The control-plane client (formerly AgentHttpClient, alias kept). Reach it via runtime.client, or construct standalone: AgentClient(server_url="", api_key="", auth_key="", auth_secret="", *, runtime=None).

Method Signature Purpose
run / run_async (agent, prompt=None, *, media=None, session_id=None, idempotency_key=None, timeout=None, context=None, static_plan=None) -> AgentResult Compile + start + poll (no local workers)
start / start_async same args -> AgentHandle
deploy / deploy_async (*agents) -> list[DeploymentInfo] Compile + register
schedule (agent, schedules) -> DeploymentInfo Deploy + reconcile cron schedules
get_status (execution_id) -> dict
respond (execution_id, body) -> None
stop (execution_id) -> None
signal (execution_id, message) -> None
stream_sse (execution_id) -> AsyncIterator[dict]
schedules (property) -> SchedulerClient
close () -> None (async)

Lower-level endpoint methods (start_agent, deploy_agent, compile_agent) are also available. The raw transport behind them is conductor.client.ai.AgentApiClient (build one with OrkesClients.get_agent_client()); AgentClient composes it and keeps the agent-level conveniences.

Config and credentials

AgentConfig (dataclass) fields: server_url="http://localhost:8080/api", api_key=None, auth_key=None, auth_secret=None, llm_retry_count=3, worker_poll_interval_ms=100, worker_thread_count=1, auto_start_workers=True, auto_start_server=True, daemon_workers=True, auto_register_integrations=False, streaming_enabled=True, secret_strict_mode=False, log_level="INFO". Classmethod AgentConfig.from_env() reads the AGENTSPAN_* variables (see Getting started). Property api_secret aliases auth_secret.

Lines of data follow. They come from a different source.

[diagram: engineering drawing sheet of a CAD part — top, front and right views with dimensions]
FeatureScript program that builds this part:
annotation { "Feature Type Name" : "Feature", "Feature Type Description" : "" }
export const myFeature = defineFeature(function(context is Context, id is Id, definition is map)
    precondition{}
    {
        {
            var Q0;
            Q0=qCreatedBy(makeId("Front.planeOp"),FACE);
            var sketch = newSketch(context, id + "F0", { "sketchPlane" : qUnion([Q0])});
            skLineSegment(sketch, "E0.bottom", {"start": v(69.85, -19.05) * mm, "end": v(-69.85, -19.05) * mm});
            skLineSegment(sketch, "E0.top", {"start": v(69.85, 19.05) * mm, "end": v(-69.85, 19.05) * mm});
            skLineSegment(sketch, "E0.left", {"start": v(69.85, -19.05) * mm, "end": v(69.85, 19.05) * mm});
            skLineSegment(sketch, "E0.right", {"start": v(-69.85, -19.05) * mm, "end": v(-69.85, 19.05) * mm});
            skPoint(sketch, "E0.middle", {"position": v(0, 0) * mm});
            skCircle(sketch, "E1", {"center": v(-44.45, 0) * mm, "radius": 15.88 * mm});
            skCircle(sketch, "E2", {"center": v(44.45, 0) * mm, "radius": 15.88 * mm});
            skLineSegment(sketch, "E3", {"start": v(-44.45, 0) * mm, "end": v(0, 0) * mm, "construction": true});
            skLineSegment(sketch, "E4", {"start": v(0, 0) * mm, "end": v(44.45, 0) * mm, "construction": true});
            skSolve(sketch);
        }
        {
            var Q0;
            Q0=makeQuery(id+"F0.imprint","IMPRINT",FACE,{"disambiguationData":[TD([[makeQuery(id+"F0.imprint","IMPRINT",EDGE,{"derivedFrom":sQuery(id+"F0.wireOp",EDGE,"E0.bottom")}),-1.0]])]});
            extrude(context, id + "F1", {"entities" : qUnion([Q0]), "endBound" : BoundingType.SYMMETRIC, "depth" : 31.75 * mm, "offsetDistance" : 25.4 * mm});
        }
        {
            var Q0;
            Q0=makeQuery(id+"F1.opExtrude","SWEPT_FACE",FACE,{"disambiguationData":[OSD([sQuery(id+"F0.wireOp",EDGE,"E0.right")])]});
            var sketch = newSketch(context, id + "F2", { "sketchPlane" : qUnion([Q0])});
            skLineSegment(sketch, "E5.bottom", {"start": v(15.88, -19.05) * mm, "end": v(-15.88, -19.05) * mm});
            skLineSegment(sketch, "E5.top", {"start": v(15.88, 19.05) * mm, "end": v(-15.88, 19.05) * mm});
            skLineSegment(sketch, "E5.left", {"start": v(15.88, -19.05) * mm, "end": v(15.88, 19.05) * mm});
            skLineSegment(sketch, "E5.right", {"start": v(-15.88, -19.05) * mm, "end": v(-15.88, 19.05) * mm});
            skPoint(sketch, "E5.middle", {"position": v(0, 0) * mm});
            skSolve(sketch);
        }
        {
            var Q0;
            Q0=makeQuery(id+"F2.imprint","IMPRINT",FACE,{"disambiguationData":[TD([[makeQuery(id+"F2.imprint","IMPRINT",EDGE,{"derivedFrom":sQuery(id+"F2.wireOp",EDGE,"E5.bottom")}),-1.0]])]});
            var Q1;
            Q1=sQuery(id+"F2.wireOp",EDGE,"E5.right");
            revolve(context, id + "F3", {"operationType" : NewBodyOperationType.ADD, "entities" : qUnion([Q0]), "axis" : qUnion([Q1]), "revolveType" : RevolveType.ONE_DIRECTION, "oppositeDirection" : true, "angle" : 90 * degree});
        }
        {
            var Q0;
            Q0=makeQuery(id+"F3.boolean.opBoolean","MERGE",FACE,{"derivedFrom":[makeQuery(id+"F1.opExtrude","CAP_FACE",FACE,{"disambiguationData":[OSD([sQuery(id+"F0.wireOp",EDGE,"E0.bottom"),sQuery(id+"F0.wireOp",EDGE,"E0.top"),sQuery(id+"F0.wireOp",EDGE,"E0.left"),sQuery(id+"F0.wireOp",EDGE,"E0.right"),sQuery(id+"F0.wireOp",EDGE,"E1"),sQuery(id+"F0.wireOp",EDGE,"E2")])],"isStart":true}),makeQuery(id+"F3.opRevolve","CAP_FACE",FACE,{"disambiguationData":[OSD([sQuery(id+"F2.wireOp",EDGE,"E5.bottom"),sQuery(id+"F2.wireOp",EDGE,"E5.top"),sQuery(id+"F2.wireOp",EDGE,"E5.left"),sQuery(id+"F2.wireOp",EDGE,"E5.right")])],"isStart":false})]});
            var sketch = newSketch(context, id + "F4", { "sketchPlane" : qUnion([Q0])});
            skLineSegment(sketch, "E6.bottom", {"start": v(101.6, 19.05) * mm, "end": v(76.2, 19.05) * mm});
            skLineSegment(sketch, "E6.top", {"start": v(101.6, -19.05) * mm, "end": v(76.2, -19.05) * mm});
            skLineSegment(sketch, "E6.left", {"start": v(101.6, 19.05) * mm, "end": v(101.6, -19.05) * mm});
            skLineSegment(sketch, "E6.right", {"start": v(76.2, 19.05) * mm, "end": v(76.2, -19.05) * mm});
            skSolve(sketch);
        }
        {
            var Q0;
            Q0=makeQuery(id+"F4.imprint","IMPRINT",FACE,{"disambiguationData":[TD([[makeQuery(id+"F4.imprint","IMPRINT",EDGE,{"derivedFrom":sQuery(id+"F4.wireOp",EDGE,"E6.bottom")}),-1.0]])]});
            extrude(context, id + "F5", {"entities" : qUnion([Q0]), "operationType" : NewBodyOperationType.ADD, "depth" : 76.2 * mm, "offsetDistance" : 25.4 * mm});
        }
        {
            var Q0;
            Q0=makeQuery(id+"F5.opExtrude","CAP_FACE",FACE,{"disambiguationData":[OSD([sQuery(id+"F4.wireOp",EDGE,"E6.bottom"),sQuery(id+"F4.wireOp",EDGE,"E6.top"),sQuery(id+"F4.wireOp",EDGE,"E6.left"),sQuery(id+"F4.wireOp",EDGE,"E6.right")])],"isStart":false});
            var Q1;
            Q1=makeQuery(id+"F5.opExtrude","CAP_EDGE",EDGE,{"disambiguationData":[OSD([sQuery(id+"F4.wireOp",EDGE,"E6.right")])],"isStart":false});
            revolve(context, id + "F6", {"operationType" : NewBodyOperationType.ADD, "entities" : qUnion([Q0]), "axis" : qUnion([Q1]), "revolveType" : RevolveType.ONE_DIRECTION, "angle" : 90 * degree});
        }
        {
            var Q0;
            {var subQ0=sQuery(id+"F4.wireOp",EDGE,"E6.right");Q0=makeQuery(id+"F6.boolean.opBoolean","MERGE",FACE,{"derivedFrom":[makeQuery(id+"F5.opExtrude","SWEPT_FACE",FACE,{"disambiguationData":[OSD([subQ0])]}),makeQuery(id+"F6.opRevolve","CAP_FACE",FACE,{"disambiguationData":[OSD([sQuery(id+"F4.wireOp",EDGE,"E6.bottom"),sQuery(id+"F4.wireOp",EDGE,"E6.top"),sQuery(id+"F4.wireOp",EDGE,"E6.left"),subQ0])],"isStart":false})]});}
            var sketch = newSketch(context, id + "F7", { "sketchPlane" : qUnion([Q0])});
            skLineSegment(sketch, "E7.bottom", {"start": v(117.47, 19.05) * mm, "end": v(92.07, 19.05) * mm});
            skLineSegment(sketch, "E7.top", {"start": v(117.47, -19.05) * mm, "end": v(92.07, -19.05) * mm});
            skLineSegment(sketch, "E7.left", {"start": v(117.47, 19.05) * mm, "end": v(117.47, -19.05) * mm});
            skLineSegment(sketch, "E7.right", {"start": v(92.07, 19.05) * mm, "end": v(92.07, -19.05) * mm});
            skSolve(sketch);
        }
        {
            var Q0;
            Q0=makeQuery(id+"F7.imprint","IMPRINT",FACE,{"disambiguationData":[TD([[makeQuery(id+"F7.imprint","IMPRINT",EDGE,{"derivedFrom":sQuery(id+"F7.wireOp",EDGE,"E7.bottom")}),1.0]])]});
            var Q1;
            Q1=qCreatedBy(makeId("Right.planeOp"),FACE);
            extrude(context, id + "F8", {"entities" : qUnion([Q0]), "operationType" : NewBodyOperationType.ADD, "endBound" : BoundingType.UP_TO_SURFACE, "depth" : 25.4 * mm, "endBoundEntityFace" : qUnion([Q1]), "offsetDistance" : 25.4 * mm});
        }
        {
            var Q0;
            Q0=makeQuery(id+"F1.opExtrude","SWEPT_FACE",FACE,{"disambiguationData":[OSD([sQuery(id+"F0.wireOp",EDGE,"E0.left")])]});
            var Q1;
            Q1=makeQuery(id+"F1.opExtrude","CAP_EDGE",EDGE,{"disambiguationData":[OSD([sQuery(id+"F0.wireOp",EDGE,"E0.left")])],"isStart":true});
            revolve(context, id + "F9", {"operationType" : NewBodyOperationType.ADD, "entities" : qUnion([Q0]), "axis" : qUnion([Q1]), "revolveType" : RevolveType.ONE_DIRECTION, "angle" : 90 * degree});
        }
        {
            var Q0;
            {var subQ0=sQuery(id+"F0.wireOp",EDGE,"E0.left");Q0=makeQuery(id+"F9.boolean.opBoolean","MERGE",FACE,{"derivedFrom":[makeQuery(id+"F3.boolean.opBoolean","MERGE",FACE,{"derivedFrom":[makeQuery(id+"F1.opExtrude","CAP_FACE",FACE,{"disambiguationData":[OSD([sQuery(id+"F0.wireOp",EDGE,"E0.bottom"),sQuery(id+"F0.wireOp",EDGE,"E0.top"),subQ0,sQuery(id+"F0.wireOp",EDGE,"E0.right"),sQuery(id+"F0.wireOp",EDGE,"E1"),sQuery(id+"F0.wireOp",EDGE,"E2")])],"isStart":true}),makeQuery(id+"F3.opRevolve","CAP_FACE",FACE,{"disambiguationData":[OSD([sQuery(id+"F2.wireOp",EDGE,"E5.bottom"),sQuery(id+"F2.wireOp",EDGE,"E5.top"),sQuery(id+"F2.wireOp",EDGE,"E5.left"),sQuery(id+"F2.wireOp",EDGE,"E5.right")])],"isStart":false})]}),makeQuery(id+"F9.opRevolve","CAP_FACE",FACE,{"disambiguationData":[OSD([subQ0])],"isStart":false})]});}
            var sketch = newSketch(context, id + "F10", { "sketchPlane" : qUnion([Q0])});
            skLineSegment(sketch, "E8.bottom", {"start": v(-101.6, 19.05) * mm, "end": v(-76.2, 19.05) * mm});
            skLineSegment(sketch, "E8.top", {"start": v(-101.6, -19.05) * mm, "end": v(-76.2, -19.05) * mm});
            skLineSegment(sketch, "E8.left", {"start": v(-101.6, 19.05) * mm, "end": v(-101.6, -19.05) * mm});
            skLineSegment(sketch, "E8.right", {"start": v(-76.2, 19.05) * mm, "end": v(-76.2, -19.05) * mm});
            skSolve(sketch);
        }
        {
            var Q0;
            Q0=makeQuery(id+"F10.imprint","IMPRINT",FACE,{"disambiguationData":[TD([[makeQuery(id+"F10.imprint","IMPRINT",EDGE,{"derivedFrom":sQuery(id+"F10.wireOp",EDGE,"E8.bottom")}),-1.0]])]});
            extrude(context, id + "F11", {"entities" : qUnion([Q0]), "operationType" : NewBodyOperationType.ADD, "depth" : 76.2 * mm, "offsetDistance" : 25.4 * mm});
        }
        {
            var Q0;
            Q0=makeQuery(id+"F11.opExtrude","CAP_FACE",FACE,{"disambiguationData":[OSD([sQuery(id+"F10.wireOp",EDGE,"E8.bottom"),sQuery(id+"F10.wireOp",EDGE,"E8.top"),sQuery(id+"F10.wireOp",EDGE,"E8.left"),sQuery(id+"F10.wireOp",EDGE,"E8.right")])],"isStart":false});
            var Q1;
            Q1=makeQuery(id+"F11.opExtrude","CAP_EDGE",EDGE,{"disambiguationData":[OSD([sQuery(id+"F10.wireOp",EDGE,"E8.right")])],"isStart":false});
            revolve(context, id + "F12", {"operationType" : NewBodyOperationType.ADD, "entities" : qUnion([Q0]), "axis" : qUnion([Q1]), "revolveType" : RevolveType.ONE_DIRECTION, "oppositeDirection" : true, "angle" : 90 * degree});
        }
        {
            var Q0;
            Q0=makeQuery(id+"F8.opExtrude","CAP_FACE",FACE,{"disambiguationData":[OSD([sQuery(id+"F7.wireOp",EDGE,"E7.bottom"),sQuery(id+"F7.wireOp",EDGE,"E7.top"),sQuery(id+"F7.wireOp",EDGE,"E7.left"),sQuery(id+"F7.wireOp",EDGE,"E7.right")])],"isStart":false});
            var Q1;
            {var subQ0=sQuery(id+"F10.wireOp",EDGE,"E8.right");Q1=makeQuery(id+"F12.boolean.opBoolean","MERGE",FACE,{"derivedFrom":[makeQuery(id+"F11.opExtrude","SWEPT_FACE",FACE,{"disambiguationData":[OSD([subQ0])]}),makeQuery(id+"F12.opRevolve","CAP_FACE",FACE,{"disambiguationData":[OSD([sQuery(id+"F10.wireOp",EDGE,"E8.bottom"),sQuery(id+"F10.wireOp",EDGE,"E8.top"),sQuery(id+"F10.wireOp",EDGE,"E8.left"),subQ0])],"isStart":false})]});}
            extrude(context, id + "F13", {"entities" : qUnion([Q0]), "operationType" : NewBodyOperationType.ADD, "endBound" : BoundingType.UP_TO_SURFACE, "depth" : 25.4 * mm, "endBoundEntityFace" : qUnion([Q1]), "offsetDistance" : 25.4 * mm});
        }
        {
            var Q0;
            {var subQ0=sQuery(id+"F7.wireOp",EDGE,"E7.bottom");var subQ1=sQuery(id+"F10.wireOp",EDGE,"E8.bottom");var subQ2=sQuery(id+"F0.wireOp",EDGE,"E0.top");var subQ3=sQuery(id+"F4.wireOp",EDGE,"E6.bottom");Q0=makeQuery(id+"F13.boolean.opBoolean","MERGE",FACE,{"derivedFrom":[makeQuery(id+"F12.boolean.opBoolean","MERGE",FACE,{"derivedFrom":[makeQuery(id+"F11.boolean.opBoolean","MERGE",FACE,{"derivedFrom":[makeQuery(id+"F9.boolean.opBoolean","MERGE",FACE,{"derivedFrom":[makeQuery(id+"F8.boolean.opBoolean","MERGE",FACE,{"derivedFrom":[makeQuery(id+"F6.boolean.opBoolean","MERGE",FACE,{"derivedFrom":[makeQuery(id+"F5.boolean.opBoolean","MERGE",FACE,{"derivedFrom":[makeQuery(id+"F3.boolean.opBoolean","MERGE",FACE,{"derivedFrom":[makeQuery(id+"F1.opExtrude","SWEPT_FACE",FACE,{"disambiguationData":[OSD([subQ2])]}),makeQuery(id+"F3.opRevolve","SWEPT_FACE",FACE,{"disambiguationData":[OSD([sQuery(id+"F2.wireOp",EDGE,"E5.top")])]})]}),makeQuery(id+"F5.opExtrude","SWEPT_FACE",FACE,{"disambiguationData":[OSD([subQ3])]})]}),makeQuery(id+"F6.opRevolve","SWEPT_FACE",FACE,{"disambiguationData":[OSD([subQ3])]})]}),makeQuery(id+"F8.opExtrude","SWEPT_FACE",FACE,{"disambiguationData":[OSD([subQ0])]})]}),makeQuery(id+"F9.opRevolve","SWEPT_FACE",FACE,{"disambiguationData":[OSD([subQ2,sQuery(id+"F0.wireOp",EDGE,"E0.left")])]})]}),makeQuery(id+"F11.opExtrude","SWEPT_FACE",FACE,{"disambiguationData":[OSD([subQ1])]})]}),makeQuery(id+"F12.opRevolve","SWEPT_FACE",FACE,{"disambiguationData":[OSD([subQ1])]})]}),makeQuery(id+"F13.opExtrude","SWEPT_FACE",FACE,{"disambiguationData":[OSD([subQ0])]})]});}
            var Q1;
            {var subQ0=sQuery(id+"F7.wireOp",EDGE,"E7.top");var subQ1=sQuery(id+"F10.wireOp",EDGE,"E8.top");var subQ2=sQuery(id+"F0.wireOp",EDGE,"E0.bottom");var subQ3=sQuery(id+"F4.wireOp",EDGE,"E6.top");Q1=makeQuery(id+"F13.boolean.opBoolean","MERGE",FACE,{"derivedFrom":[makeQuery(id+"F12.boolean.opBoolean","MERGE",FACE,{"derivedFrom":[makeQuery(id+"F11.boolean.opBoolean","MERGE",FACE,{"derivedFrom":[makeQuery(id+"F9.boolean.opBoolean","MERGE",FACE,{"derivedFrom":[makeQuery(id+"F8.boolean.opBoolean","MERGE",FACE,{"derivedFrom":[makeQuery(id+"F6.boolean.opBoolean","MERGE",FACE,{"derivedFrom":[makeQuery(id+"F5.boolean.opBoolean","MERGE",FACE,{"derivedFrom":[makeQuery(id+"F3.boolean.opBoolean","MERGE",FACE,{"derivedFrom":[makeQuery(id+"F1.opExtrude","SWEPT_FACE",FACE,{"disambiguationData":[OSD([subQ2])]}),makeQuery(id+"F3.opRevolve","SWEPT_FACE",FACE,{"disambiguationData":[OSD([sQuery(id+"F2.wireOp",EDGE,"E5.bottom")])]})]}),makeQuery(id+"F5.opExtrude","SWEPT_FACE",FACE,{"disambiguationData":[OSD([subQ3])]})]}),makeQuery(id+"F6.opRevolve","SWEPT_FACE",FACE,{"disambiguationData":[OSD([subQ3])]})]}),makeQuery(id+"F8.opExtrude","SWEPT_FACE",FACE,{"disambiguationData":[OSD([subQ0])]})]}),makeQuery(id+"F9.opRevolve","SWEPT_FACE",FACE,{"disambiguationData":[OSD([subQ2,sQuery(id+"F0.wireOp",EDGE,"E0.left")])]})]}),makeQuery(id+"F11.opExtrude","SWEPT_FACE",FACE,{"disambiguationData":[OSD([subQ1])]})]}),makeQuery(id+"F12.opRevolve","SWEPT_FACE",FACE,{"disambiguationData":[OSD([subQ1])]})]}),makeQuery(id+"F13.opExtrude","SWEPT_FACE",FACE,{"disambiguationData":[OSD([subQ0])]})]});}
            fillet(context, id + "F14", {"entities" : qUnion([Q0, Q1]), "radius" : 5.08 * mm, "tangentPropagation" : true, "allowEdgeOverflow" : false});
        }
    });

get_secret(name) -> str — read a credential inside a @tool(credentials=[...]) function. resolve_credentials(input_data, names) -> dict — for external workers. Errors: CredentialNotFoundError, CredentialAuthError, CredentialRateLimitError, CredentialServiceError.

ClaudeCode(model_name="", permission_mode=PermissionMode.ACCEPT_EDITS) with PermissionMode ∈ {DEFAULT, ACCEPT_EDITS, PLAN, BYPASS}; to_model_string().

Skills: skill(path, model="", agent_models=None, search_path=None, params=None) -> Agent; load_skills(path, model="", agent_models=None) -> dict[str, Agent]; SkillLoadError.

Exceptions: AgentspanError, AgentAPIError, AgentNotFoundError, ConfigurationError.